Source text ▸
+--

You can embed DSLs in CUE. It's a bit unwieldy because you have to essentially reproduce the DSL grammar in CUE, and it may not be performant, but yeah, it's doable. Can you provide more details?

> You might argue that "these rules bolted on top aren't part of the schema" or "this is validation that you can do after the json schema validates" but there is benefit to combining them - namely, code coherence and validation error consistency.

I would argue that it's a slippery slope. Consider v1 where an enum is statically defined as Employee or Manager. Then in v2 we add VP and CEO. Then in v3 actually the list of permitted titles needs to be fetched from a database populated by HR. Is it still correct to put this in configuration validation? What if the person writing the configuration doesn't have permissions to read from HR's database? So nothing should work?

1 comments

>You can embed DSLs in CUE

CUE lets you embed functions too it looks like it's almost a programming language itself.

The closer a configuration language gets to a programming language the less of a reason I see for it to exist.

>I would argue that it's a slippery slope. Consider v1 where an enum is statically defined as Employee or Manager. Then in v2 we add VP and CEO. Then in v3 actually the list of permitted titles needs to be fetched from a database populated by HR. Is it still correct to put this in configuration validation?

+--

Supplied entries ▸
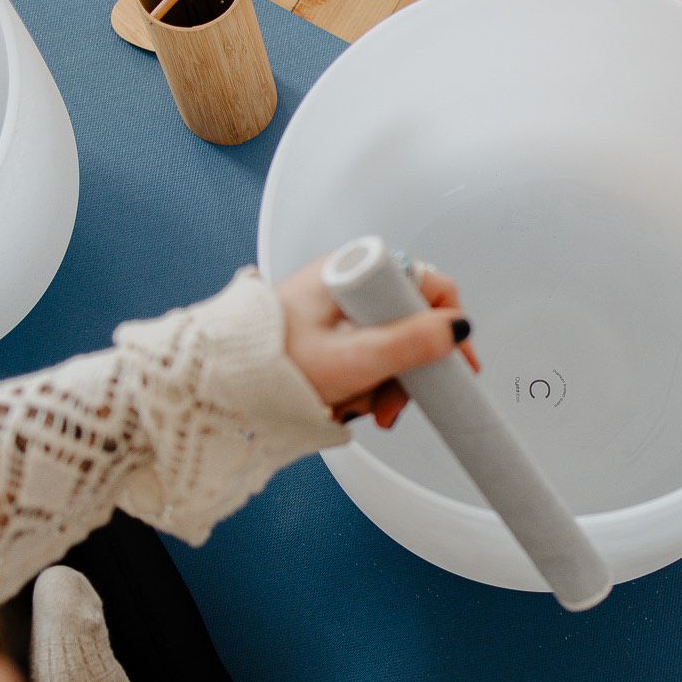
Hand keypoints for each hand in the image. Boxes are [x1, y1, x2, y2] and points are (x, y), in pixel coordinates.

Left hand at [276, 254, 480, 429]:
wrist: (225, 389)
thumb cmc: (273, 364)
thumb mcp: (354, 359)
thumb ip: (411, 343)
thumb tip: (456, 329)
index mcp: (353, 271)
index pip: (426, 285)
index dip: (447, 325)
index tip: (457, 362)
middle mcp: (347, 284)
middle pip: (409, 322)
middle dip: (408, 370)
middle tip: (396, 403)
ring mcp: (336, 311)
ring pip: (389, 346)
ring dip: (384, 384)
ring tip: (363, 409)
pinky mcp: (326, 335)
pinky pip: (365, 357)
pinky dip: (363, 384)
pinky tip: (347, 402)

+--

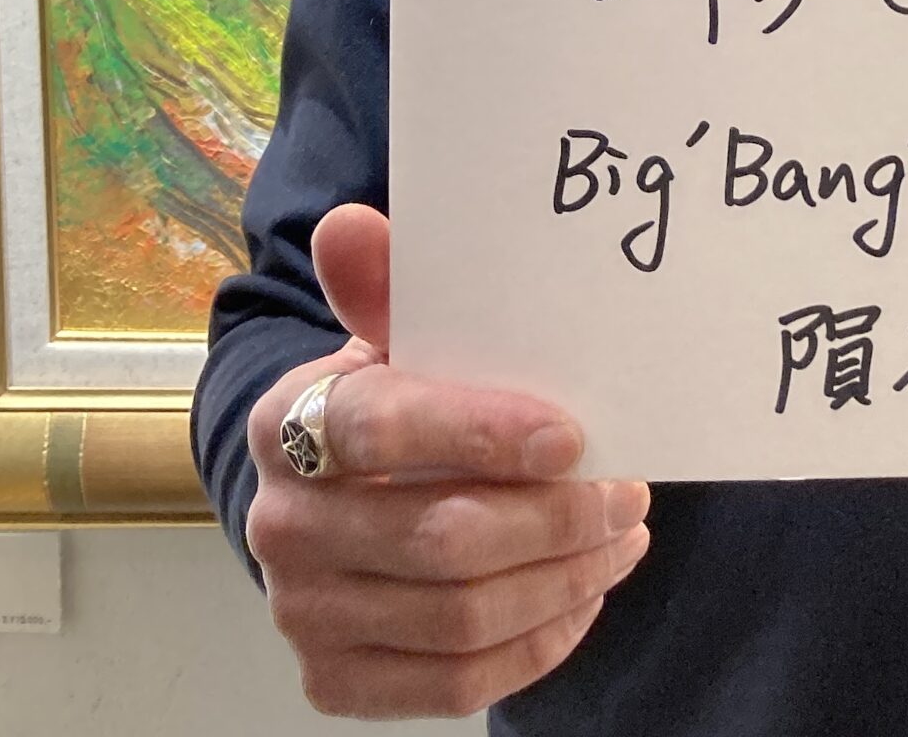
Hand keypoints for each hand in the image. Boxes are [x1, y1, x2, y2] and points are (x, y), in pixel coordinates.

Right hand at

+--

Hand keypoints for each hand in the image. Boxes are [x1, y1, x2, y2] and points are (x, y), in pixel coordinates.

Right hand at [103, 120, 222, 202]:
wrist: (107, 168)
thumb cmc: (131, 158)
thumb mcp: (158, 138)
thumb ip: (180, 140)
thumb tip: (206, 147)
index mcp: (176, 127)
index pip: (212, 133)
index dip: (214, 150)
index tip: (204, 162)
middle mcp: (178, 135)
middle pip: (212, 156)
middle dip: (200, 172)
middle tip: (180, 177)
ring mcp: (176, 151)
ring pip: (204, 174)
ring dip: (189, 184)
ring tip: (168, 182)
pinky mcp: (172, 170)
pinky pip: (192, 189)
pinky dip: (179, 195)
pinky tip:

+--

Activities ▸
1: In the CUE discussion, which two titles does the v2 example add to the enum?
2: From the CUE discussion, repeat the stretch from "You can embed DSLs in CUE." through "nothing should work?".
3: Go on with the discussion of CUE and configuration validation from its last line.
The records have no connection to the CUE discussion.

Numbered answers ▸
1: VP and CEO.

2:
You can embed DSLs in CUE. It's a bit unwieldy because you have to essentially reproduce the DSL grammar in CUE, and it may not be performant, but yeah, it's doable. Can you provide more details?

> You might argue that "these rules bolted on top aren't part of the schema" or "this is validation that you can do after the json schema validates" but there is benefit to combining them - namely, code coherence and validation error consistency.

I would argue that it's a slippery slope. Consider v1 where an enum is statically defined as Employee or Manager. Then in v2 we add VP and CEO. Then in v3 actually the list of permitted titles needs to be fetched from a database populated by HR. Is it still correct to put this in configuration validation? What if the person writing the configuration doesn't have permissions to read from HR's database? So nothing should work?

3:
No, coupling to a database would be bad design IMO, but grabbing those enums from other config files in the same folder that are parsed earlier I have done a lot.

I've also used libraries that provide lists of timezones and country codes as enums and plugged them in to the parser so you couldnt invent your own country code.

And Ive written validators that reference other bits of the config (e.g. the list of permitted titles is in another part of the config).

All of these things I would argue are good and useful and not worth sacrificing in exchange for preventing possible misuse (like coupling parsers to a DB).

I actually wrote this parser in the first place because I wanted to create a good metalanguage for tersely defining strongly typed executable specifications in YAML (i.e. Gherkin done right). Tons of stuff I wanted to strictly validate wouldnt have been possible with config-based schema validation and with YAML's weak, implicit typing it was a fucking mess.